Slightly sweet with pineapple and red lentils, you can make this Indian takeaway favourite chicken dansak curry easily at home!
Course Main Course, Dinner
Cuisine Indian, Indian Restaurant, British Indian, Scottish Indian, Indian Takeaway
Keyword curry, british indian restaurant curry, chicken curry, dansak curry, chicken dansak curry
Prep Time 30 minutes
Cook Time 10 minutes
Total Time 40 minutes
Servings 1 portion

Equipment

  • 1 pot
  • 1 Frying Pan or Curry Pan

Ingredients

  • 50 grams red lentils, washed and drained
  • pinch turmeric
  • 200 millilitres water
  • 80 millilitres curry broth (for the first stage)
  • 1 teaspoon garlic ginger paste
  • 1 teaspoon tomato puree
  • 1/4 teaspoon mild red chilli powder
  • 1 teaspoon dried fenugreek leaves (methi)
  • pinch sea salt
  • 1 small handful fresh coriander leaves, finely chopped
  • 1 portion cooked chicken for curry dishes
  • 80 millilitres curry broth (for the second stage)
  • 2 tablespoons pineapple juice
  • 40 grams pineapple, roughly chopped (1 average ring of pineapple from a tin)
  • 80 millilitres curry broth (for the third stage)
  • 1 teaspoon fresh lemon juice or lemon dressing

Instructions

  • Put 50 grams red lentils, washed and drained in a pan with pinch turmeric and 200 millilitres water. Bring to the boil, reduce the heat to low and simmer for about 20 minutes, or until the lentils are soft. Set aside to cool. Once cooled, use immediately, or cover and set aside in the fridge for up to 2 days.
  • In a frying pan or curry pan, add 80 millilitres curry broth, 1 teaspoon garlic ginger paste, 1 teaspoon tomato puree, 1/4 teaspoon mild red chilli powder, 1 teaspoon dried fenugreek leaves (methi), pinch sea salt and 1 small handful fresh coriander leaves, finely chopped. Bring to the boil. Add 1 portion cooked chicken for curry dishes and another 80 millilitres curry broth.

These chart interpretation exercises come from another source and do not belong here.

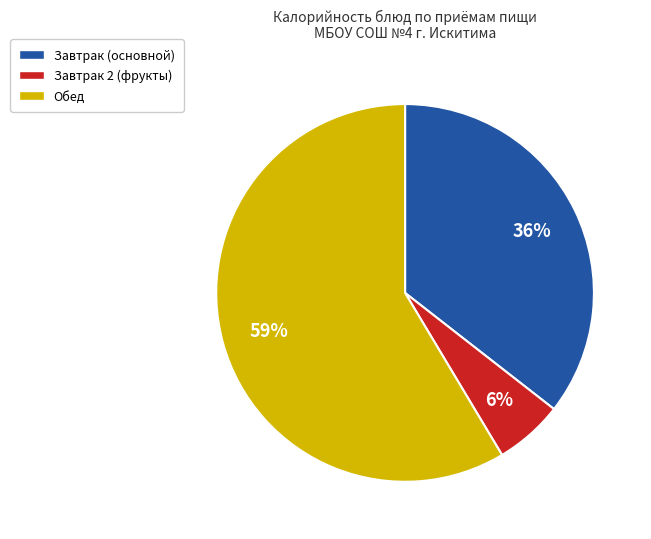

To the nearest percent, what is the average slice percentage?

33%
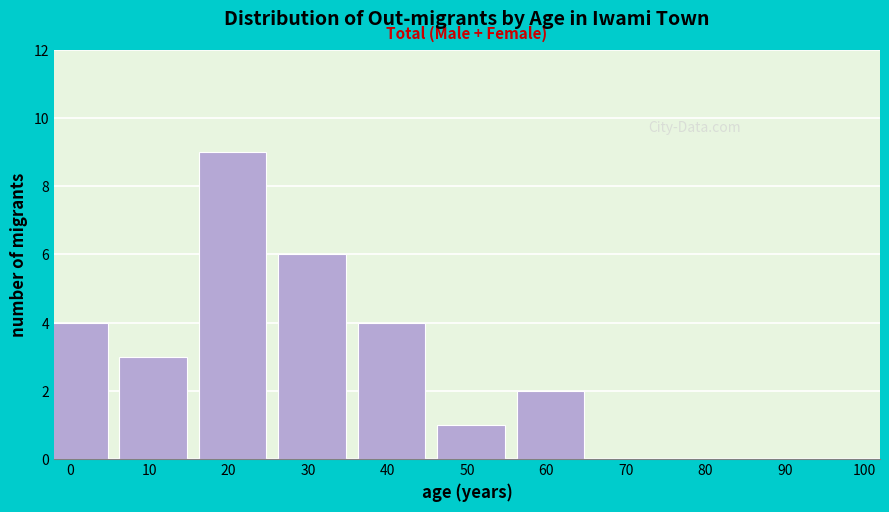

Reading right to left, extract all data points from this chart.

90=0	80=0	70=0	60=2	50=1	40=4	30=6	20=9	10=3	0=4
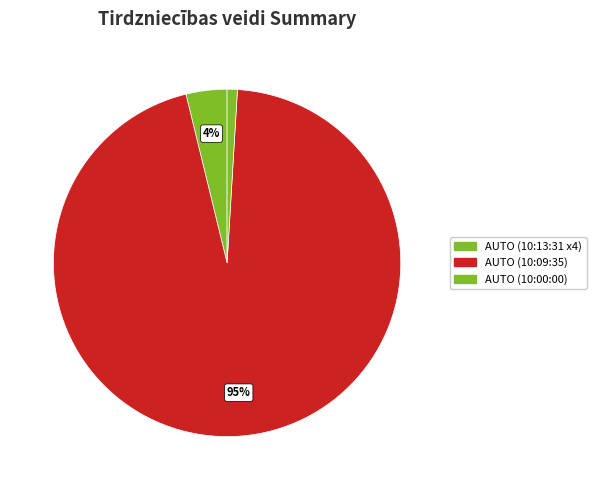

How many slices are in this pie chart?

3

Simmer for 2 minutes.
  • Add 2 tablespoons pineapple juice, 40 grams pineapple, roughly chopped (1 average ring of pineapple from a tin) and the remaining 80 millilitres curry broth. Mix well and simmer for 1 minute. Add 1 teaspoon fresh lemon juice or lemon dressing.
  • Transfer the chicken dansak curry to a serving bowl and finish with a little more fresh coriander. Serve with your favourite Indian rice and breads.